## Brontekst
________________________________________

Op 13 april 2012 meldde een imam uit Jordanië tijdens het vrijdaggebed op de door de regering gecontroleerde staattelevisie van dat land dat Jordanië Jeruzalem zal heroveren. ,,De arrogantie van de Joden zal worden weerstaan, volgens de wil van Allah”, zo stelde deze geestelijke voorman.

 

Het Jordaanse nieuwsagentschap Petra maakte in mei 2010 in een reportage bekend dat de Israëlische regering bezig is de stad Jeruzalem te ‘Judaïseren’. In het artikel wordt het oostelijk deel van Jeruzalem als ‘Israëlische veroveringsmacht’ bestempeld, die illegaal over de Arabische bevolking heerst. Verder worden in de reportage alle archeologische opgravingen in Jeruzalem heftig bekritiseerd. Volgens Petra worden die alleen voor de toeristen gedaan om ze te laten geloven dat Jeruzalem een Joods verleden heeft. ,,Zo willen de Joden de vermeende tempel in Jeruzalem verklaren. Dit is de reden waarom de Palestijnen de hulp van de islamitische wereld inroepen. De Al-Aqsa moskee in Jeruzalem moet uit de handen van de zionisten worden gered!” Volgens Abdel Salam Abbadi, de Jordaanse minister van Islamitische Zaken en Heilige Plaatsen, heeft Jordanië trouwens nooit afgezien van zijn recht op de soevereiniteit en verantwoordelijkheid over de Tempelberg in Jeruzalem. Abbadi zegt dat Jordanië in 1988 weliswaar officieel afstand deed van Judea en Samaria, dat na de verloren oorlog in 1967 weer in Israëlische handen kwam, maar nooit van Jeruzalem.Waarnemers denken dat de uitspraken van de minister, gedaan in een interview met de bekende Arabische krant Al Quds, niet noodzakelijk alleen aan Israëlische oren zijn gericht. Het zou goed kunnen dat Jordanië een signaal wil afgeven aan het bewind in Ramallah, dat met steun van de Verenigde Staten de Heilige Stad helemaal voor zichzelf claimt. Jordanië wil klaarblijkelijk niet langer aan de zijlijn blijven staan.

________________________________________

## Jouw instructies
Zet de tekst hierboven over de Jordaanse aanspraken op Jeruzalem voort na de laatste zin.

________________________________________

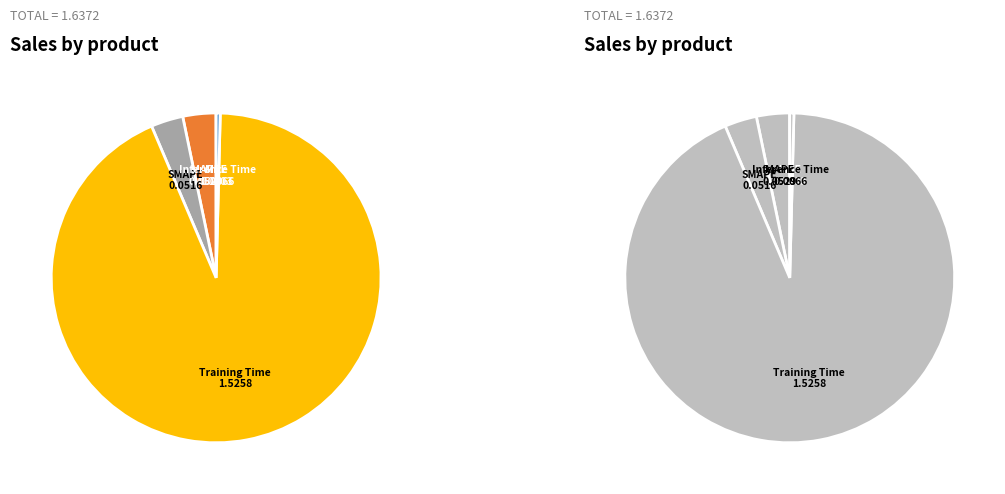

What portion of the pie excludes MAPE?

96.8%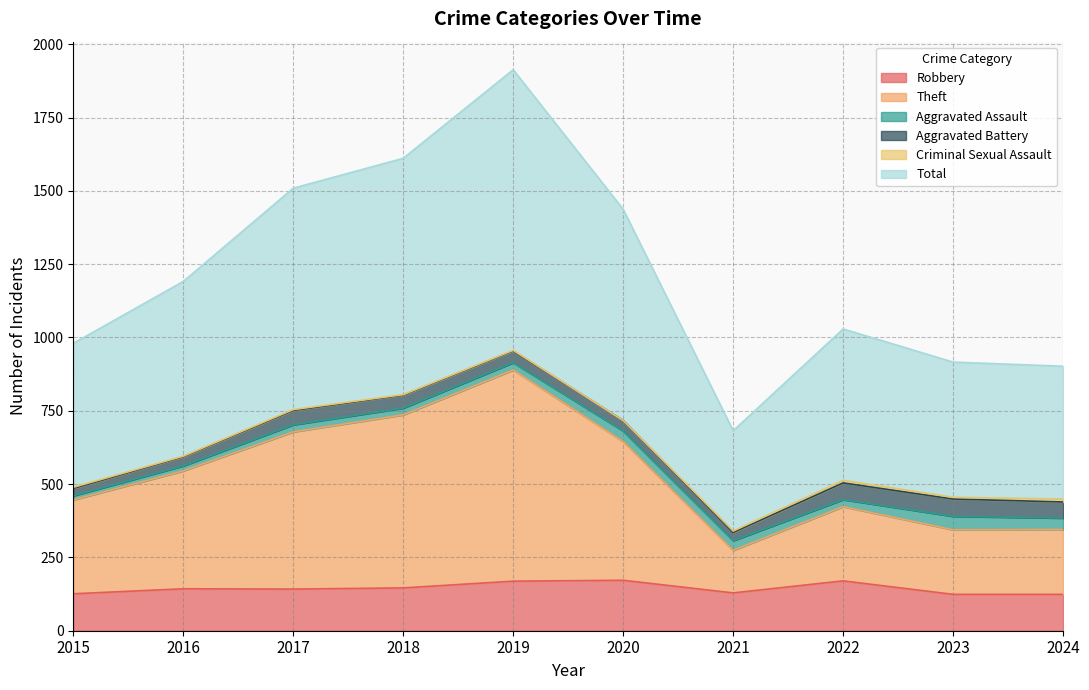

Which category has the lowest value in the Total series?

2021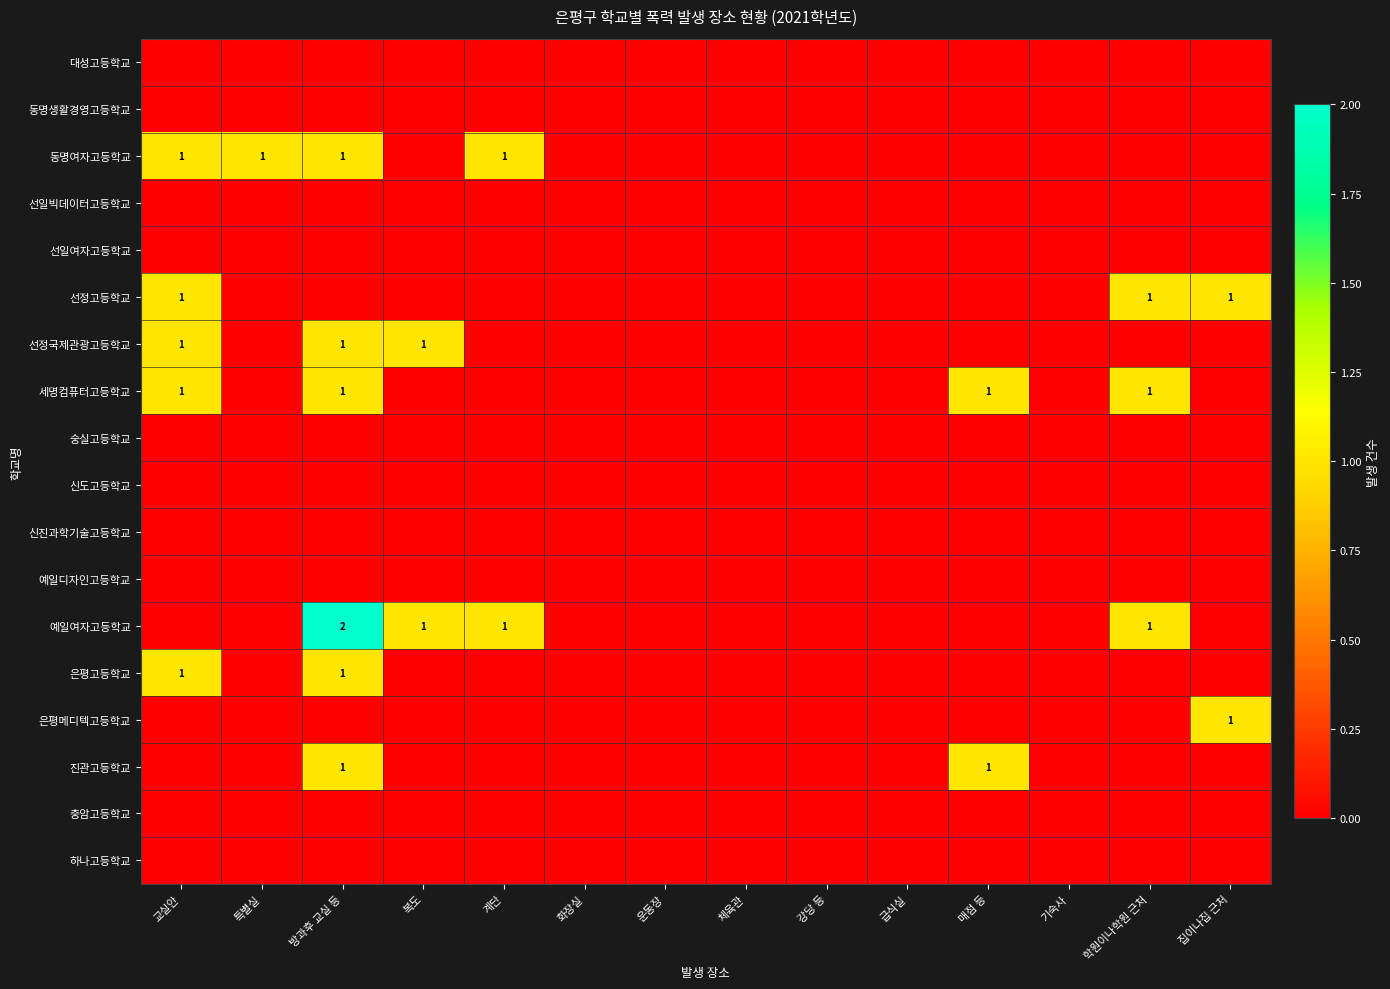

At which category does the chart reach its minimum across all series?

교실안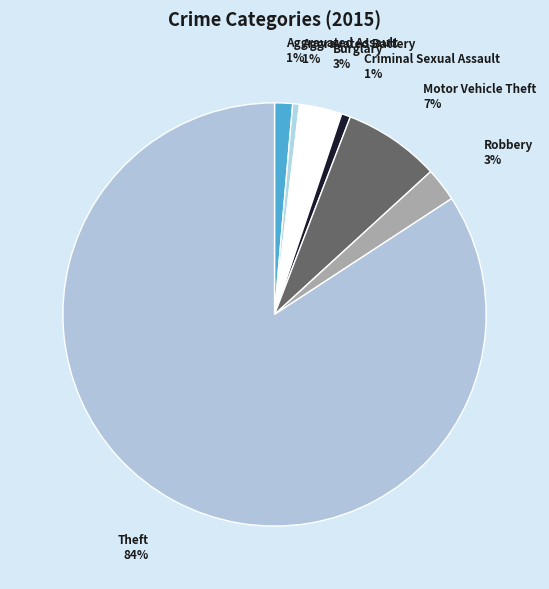

Is the sum of Motor Vehicle Theft and Aggravated Assault greater than half?

No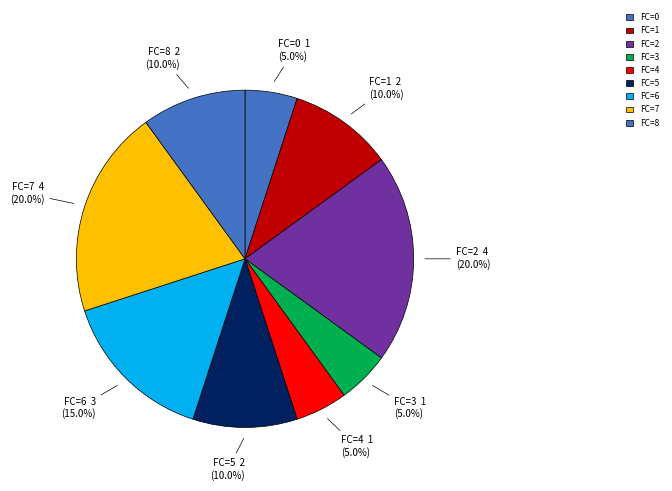

What is the ratio of the value at FC=7 to the value at FC=4?

4.0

________________________________________

## Definitief antwoord
 

Tijdens een gesprek met de Spaanse leider Zapatero, deed Abdullah een dringend beroep op de internationale gemeenschap en speciaal de Europese Unie hun verantwoordelijkheid te nemen  door Israël krachtig onder druk te zetten.  Op bezoek in Washington prees hij Barack Hoessein Obama uitbundig voor diens bemoeienissen met het ‘vredesproces’(oorlogsproces) en riep hij de Amerikaanse leider op van Israël te eisen dat het alle activiteiten staakt met het verdrijven van Arabische inwoners uit Jeruzalem. ,,Wij vertrouwen er op dat Washington Israël ertoe zal dwingen de vastgelopen vredesbesprekingen te hervatten” aldus Abdullah. Hij refereerde daarbij diverse malen aan het verfoeide Saoedische vredesplan dat neerkomt op het volledig verdwijnen van de Joodse staat.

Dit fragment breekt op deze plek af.